Northern Access Project

For Landowners



The Federal Energy Regulatory Commission ("FERC") requires National Fuel to provide a brief summary of your rights at FERC and in the proceedings under the eminent domain rules of your state. The following summaries should not be construed as legal advice, but only as brief descriptions for this limited purpose. If you have questions about your rights, you should discuss them with an attorney of your choice.
More information about landowners' rights and ways to become involved in this process can be found on FERC's website.


Please click here to view INGAA Foundation's report on property values unaffected by the presence of pipelines.


Next Steps

Company representatives have contacted landowners to request permission to survey properties along the proposed pipeline route and to conduct environmental, civil and archaeological surveys. These surveys provided both National Fuel and the landowners with the data needed to determine the most suitable route for this pipeline project. Factors used in making this determination include, but are not limited to: environmental or archeological sensitivity, the presence of threatened and endangered species, pipeline engineering and constructability issues, site conditions (including locations of buildings, drain tiles, wells and other natural and manmade features), geological conditions, and cost.
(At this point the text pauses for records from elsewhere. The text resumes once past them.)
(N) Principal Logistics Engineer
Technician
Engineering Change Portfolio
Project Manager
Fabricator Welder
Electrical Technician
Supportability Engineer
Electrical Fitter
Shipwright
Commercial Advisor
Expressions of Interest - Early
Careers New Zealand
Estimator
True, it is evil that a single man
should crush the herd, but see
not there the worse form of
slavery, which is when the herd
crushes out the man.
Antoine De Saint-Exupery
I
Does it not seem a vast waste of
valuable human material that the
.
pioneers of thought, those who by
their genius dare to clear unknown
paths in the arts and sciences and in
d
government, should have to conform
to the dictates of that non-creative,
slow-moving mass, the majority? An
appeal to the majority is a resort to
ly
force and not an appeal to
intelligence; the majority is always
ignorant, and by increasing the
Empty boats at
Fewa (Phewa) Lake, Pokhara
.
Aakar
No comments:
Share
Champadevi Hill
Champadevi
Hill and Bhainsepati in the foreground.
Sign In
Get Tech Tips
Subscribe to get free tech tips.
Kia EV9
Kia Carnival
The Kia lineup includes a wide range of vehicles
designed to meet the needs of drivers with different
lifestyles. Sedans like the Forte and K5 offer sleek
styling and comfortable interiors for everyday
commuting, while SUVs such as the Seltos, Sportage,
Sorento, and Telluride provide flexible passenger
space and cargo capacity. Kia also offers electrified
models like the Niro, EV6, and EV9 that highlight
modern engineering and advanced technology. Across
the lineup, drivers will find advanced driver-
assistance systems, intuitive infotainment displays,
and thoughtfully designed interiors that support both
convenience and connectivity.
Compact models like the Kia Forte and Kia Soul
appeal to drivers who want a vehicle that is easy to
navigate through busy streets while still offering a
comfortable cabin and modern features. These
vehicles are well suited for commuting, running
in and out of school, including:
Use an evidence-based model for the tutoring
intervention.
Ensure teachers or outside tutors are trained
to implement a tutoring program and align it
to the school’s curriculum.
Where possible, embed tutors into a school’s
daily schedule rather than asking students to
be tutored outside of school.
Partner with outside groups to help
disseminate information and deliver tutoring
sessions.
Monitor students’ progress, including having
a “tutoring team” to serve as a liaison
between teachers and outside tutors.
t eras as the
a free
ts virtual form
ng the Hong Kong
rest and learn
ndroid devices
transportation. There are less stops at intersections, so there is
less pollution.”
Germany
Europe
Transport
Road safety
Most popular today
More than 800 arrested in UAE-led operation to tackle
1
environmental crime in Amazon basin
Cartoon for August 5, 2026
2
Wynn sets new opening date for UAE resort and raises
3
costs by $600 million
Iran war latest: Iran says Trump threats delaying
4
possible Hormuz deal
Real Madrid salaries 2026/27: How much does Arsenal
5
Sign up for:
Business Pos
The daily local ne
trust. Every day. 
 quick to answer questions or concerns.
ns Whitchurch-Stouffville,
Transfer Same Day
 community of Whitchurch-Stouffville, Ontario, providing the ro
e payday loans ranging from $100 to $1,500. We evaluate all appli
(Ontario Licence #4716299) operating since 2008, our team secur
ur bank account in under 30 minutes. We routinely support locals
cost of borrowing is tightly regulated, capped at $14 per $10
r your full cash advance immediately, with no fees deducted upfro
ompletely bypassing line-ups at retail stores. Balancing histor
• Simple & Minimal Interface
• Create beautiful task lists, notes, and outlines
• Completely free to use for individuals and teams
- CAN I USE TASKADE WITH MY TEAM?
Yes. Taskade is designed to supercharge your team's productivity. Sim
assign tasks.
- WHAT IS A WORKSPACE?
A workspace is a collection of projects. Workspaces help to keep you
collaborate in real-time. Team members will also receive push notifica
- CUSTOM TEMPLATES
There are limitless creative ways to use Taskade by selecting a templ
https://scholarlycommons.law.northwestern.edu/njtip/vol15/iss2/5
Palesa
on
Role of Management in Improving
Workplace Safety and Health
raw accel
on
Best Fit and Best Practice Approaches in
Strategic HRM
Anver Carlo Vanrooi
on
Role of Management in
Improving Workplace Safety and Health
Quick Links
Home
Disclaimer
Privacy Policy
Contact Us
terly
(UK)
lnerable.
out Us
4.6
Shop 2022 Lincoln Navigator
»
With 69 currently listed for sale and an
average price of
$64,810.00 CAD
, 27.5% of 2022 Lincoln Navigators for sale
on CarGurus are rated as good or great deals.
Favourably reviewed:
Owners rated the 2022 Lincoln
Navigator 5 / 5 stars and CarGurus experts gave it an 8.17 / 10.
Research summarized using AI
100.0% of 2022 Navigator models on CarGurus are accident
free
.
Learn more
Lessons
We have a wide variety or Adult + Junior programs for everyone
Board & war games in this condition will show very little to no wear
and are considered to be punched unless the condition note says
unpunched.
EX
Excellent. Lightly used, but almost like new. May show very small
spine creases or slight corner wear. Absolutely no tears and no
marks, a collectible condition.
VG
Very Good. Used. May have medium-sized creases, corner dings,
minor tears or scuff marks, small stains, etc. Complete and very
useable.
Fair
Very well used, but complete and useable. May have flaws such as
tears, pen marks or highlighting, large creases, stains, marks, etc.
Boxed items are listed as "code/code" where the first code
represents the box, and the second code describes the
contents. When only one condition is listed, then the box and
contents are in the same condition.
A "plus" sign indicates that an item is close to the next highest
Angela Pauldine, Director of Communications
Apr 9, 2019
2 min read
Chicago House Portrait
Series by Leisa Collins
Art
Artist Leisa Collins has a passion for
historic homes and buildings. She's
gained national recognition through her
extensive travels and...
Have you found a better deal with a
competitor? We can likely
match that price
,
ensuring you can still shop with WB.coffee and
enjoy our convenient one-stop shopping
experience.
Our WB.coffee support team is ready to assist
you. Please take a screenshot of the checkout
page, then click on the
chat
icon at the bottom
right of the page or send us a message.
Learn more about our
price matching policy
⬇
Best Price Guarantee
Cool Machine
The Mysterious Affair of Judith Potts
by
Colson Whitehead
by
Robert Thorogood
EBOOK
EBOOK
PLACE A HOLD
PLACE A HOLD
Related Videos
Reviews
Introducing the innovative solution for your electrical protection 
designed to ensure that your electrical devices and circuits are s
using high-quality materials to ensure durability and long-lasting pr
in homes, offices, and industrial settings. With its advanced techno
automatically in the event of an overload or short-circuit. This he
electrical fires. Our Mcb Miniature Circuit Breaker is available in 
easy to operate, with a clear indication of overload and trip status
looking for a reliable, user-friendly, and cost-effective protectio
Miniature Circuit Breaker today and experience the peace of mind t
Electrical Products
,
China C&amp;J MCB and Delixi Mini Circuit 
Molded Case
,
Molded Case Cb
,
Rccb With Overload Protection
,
Upon completion of these studies, National Fuel began contacting landowners along the preferred route to acquire rights-of-way where the new pipeline will be constructed. A right-of-way is an agreement by which a property owner grants permission to the company to use a defined portion of his or her property to install, operate and maintain the pipeline facilities. The rights acquired will be for a permanent 50-foot easement along the pipeline corridor, plus additional temporary work space as required to safely construct the new pipeline and to perform agricultural mitigation. Right-of-way compensation is based on open market property values, which are established by recent sales of comparable properties in the area. Historically, the presence of a natural gas pipeline, which is buried a minimum of 3 feet underground, has not reduced property values. Landowners will be compensated for any damage caused by the pipeline construction, including lost agricultural production and timber. In addition, the company is committed to restoring the areas affected during construction to original or better condition, and allowing the continued use of the land for agricultural and recreational purposes.